Selasa, 17 Agustus 2021

Jenjang Kematian

Kita sedang berada pada fase yang akrab dengan berita kematian, sirine ambulan seperti alunan musik harian, tidak seperti biasa, kematian terdengar masih berselang waktu yang lama. Sekarang, sebentar ada pesan chat berita duka, setiap pekan berita itu ada, setiap hari bahkan dalam hitungan jam, ada saja berita duka sampai ke telinga. Menusuk tau, nyesek di dada, seakan nyawa itu udah ga berharga.
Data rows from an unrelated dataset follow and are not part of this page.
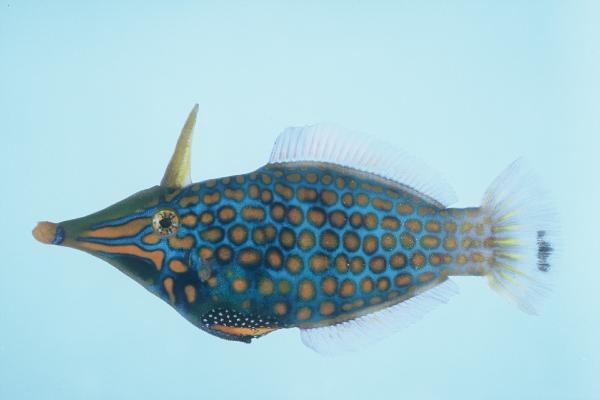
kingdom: Animalia
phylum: Chordata
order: Tetraodontiformes
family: Monacanthidae
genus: Oxymonacanthus
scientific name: Oxymonacanthus longirostris
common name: Beaked leatherjacket
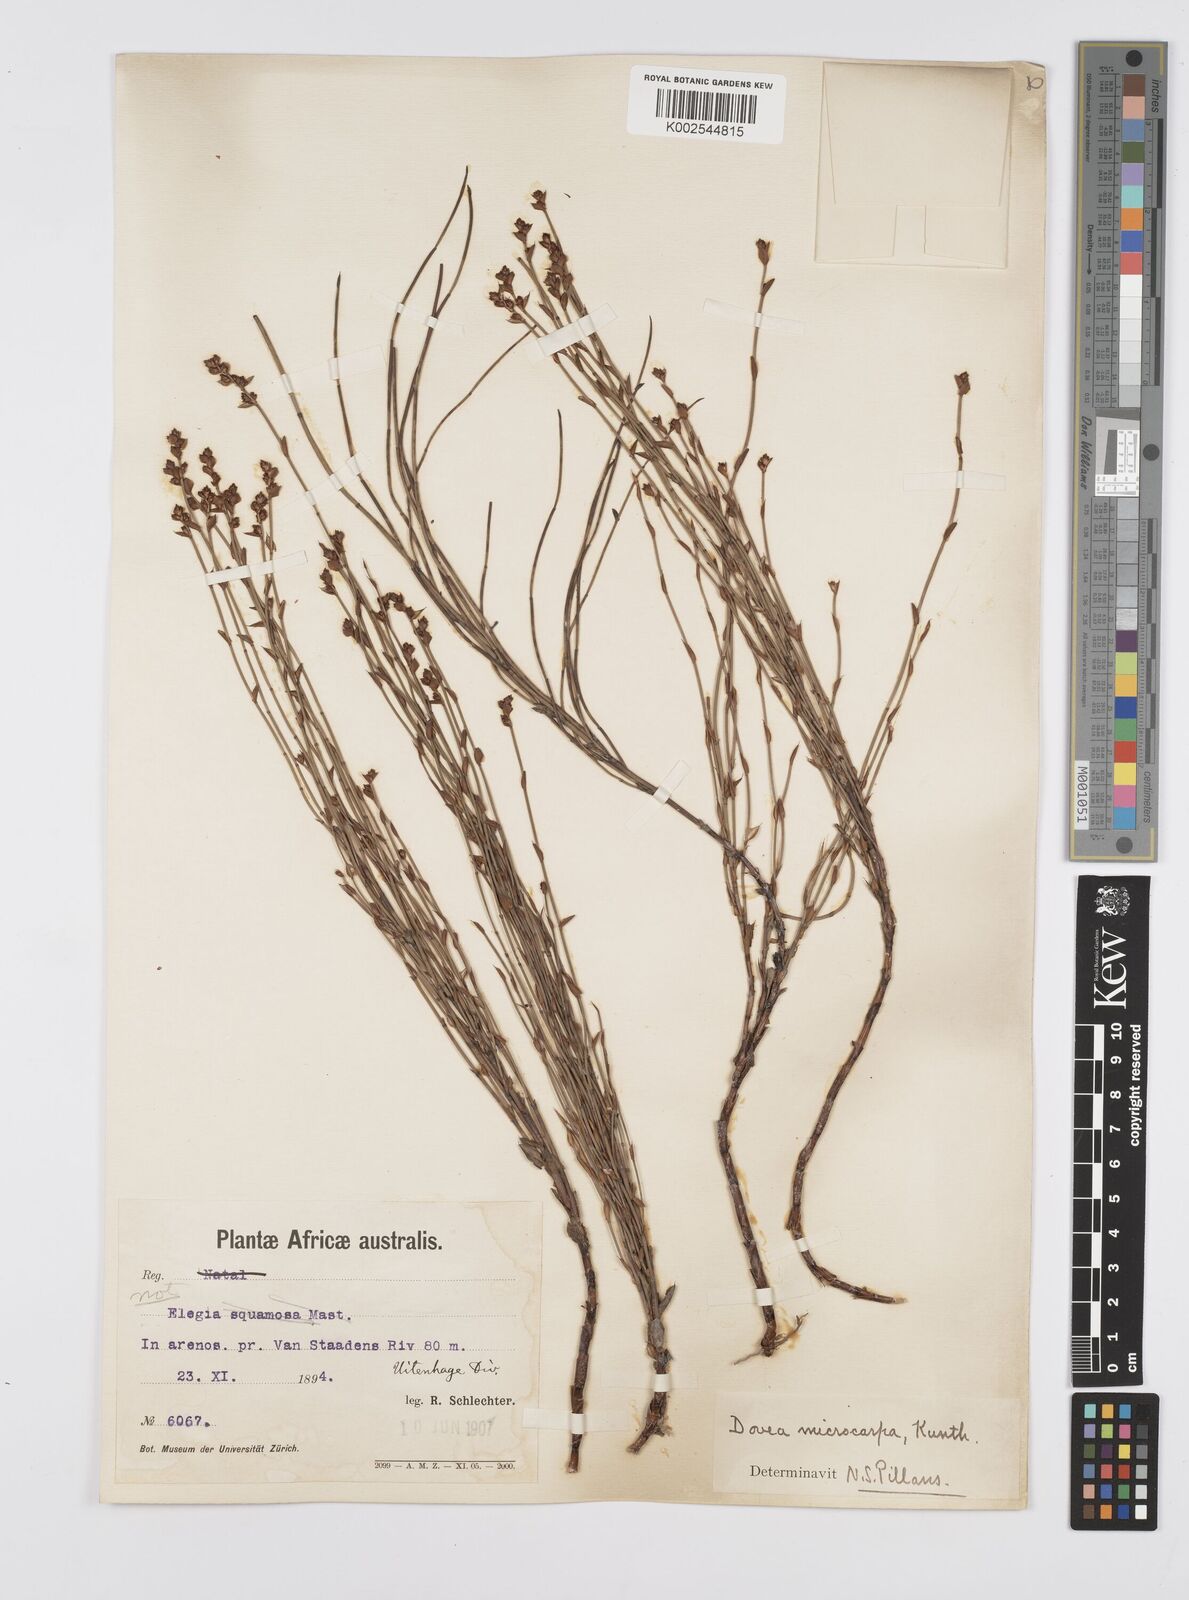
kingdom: Plantae
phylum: Tracheophyta
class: Liliopsida
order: Poales
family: Restionaceae
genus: Elegia
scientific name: Elegia microcarpa
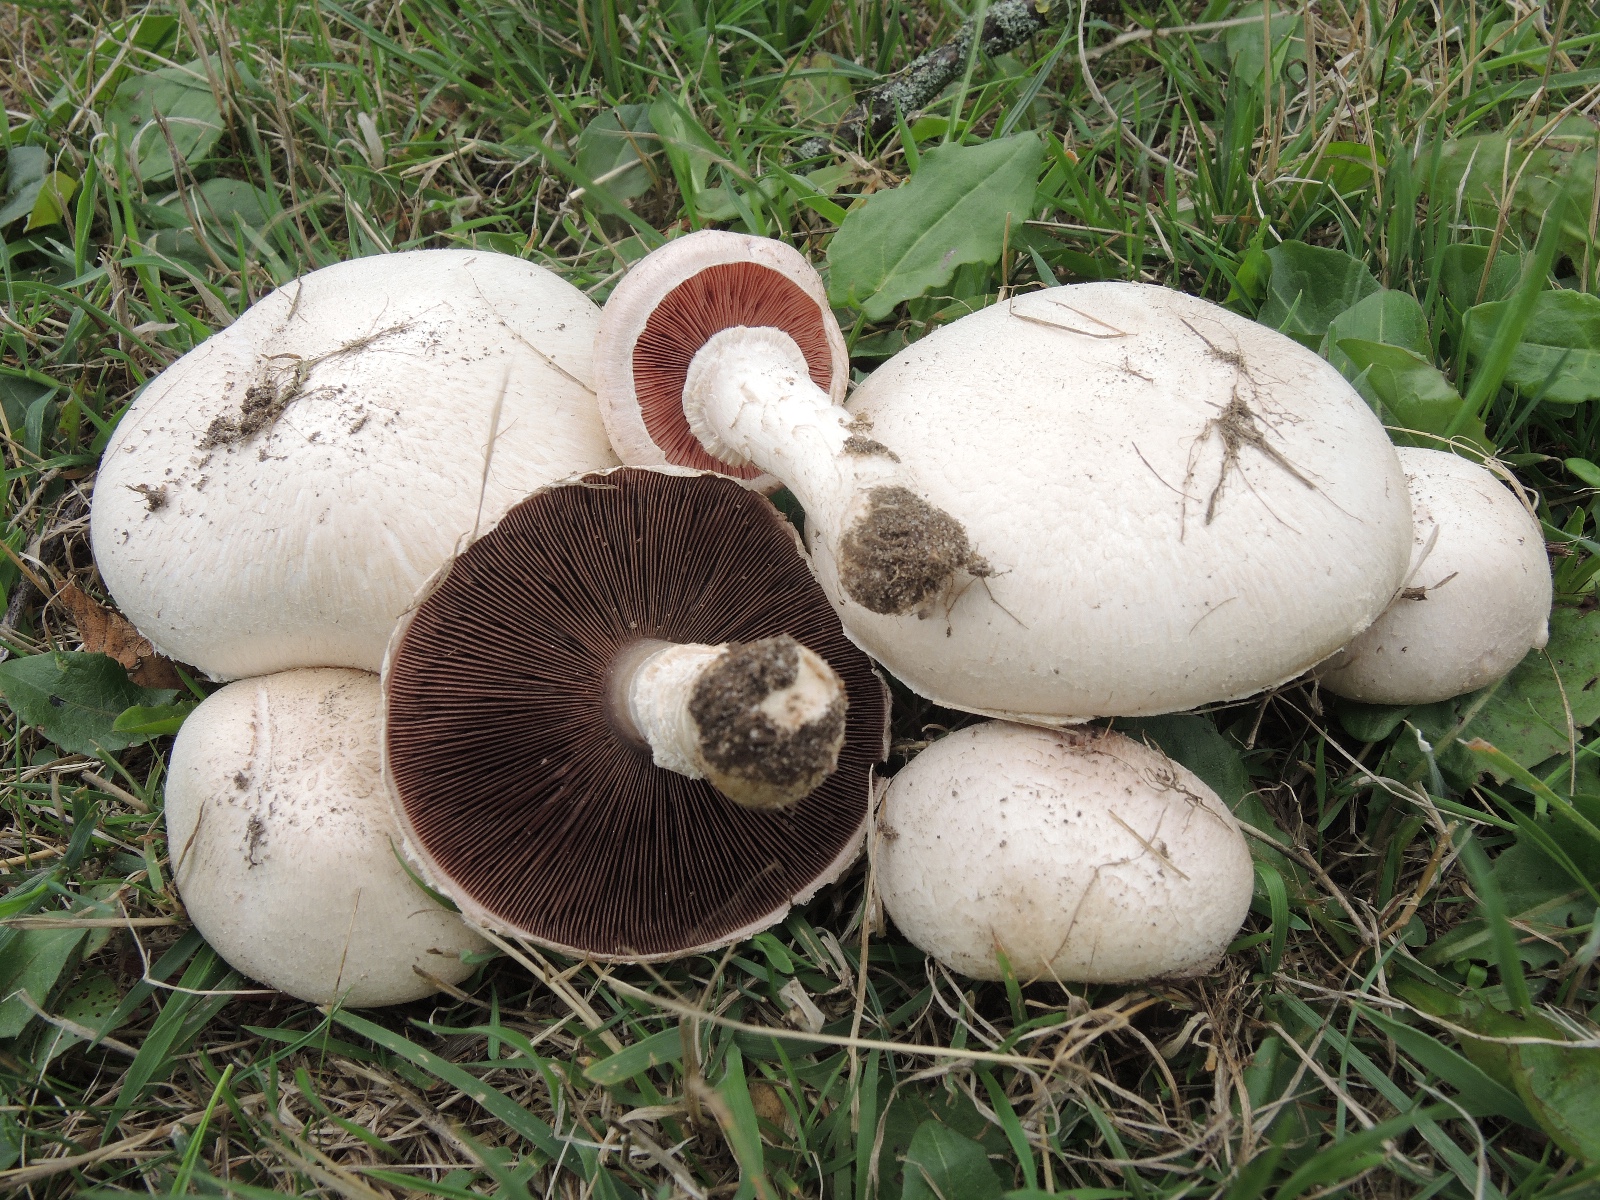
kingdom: Fungi
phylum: Basidiomycota
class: Agaricomycetes
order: Agaricales
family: Agaricaceae
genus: Agaricus
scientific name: Agaricus campestris
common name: mark-champignon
Seakan nyawa itu sedang diobral dan diskon gede-gedean.

Disini, aku makin berusaha memahami jalan kehidupan. Kalo setiap aku ngedengar cerita kematian, aku udah ngerasa sedih dan bahkan bila yang meninggal adalah bagian keluarga atau sahabat-sahabat, udah ngebuat tulang berasa patah-patah, langkah kaki lunglai, aliran darah tu rasa ngucur tiba-tiba dan terhenti, tatapan mata nanar, bulir air mata jatuh tanpa diminta. Gimana dong mereka yang mendedikasikan diri sebagai nakes. Mereka seakan melihat kematian itu lebih dari jadwal sarapan, makan siang bahkan jadwal nge-date. Ngena banget dong mental aku. Makanya aku ga ditakdirkan jadi nakes. Sebenernya cerita apa sih.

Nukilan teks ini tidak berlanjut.